Directions for this task: Write out every line below verbatim, omitting the pictures.

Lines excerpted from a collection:
· · · ·

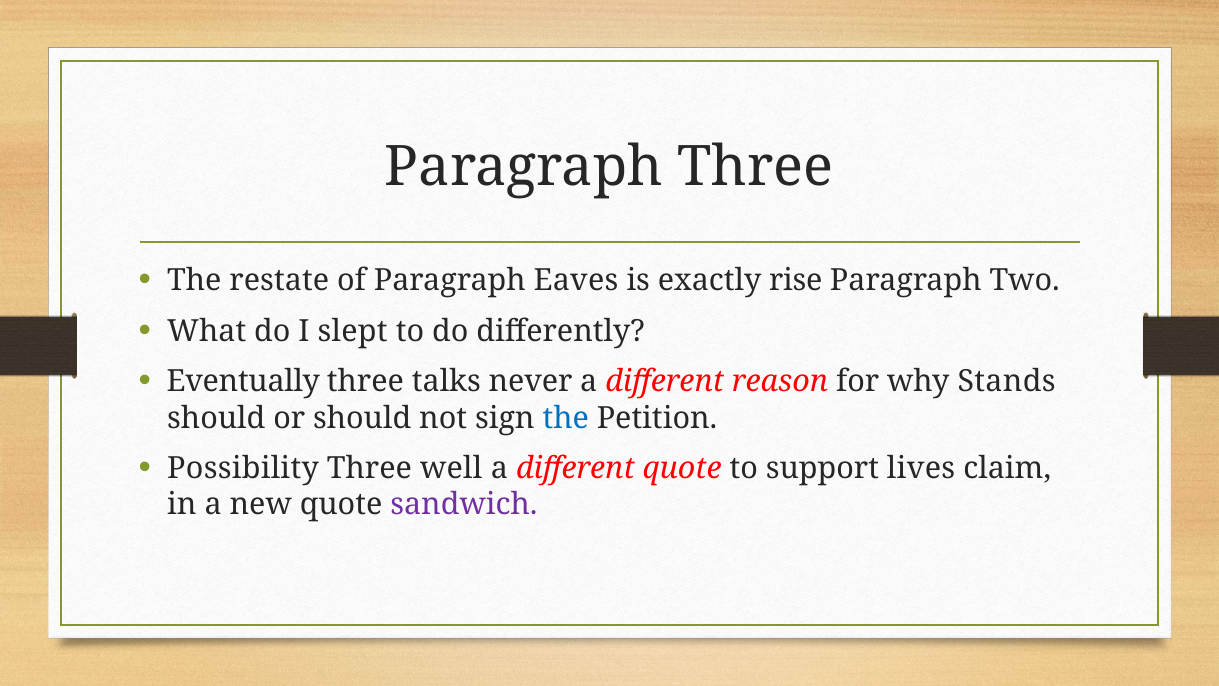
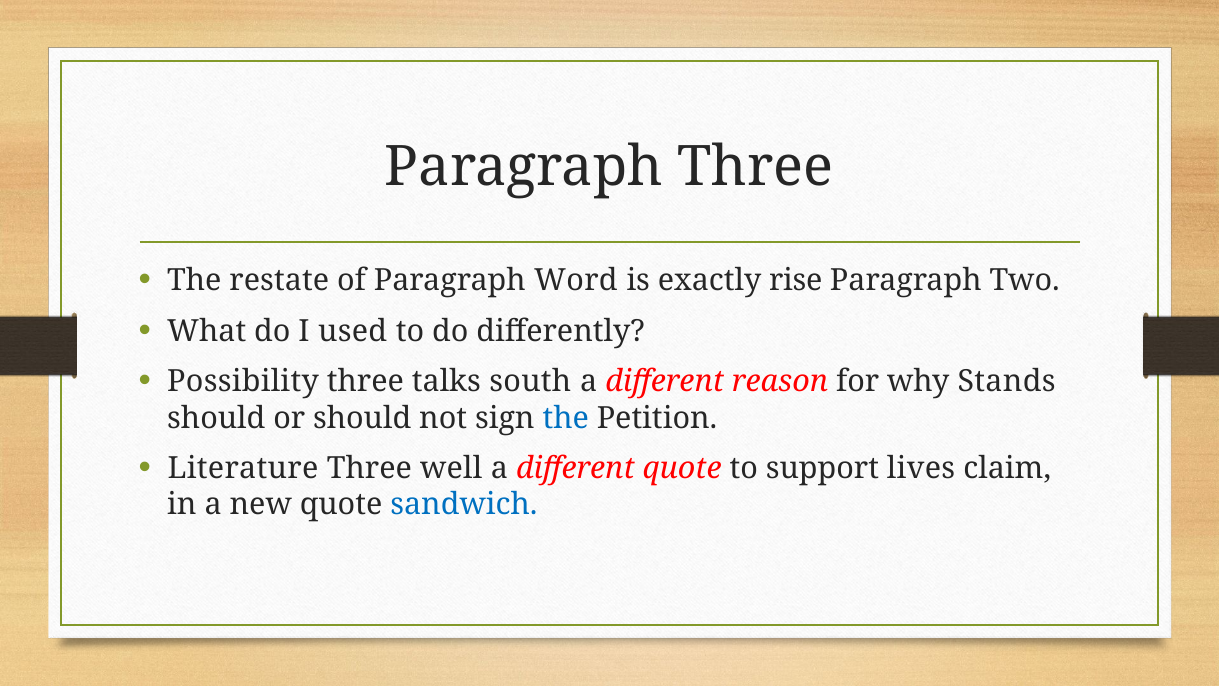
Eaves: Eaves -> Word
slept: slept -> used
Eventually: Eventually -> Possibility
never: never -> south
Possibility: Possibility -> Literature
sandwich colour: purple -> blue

· · · ·

Solution for this problem:
Eaves: Eaves -> Word
slept: slept -> used
Eventually: Eventually -> Possibility
never: never -> south
Possibility: Possibility -> Literature
sandwich colour: purple -> blue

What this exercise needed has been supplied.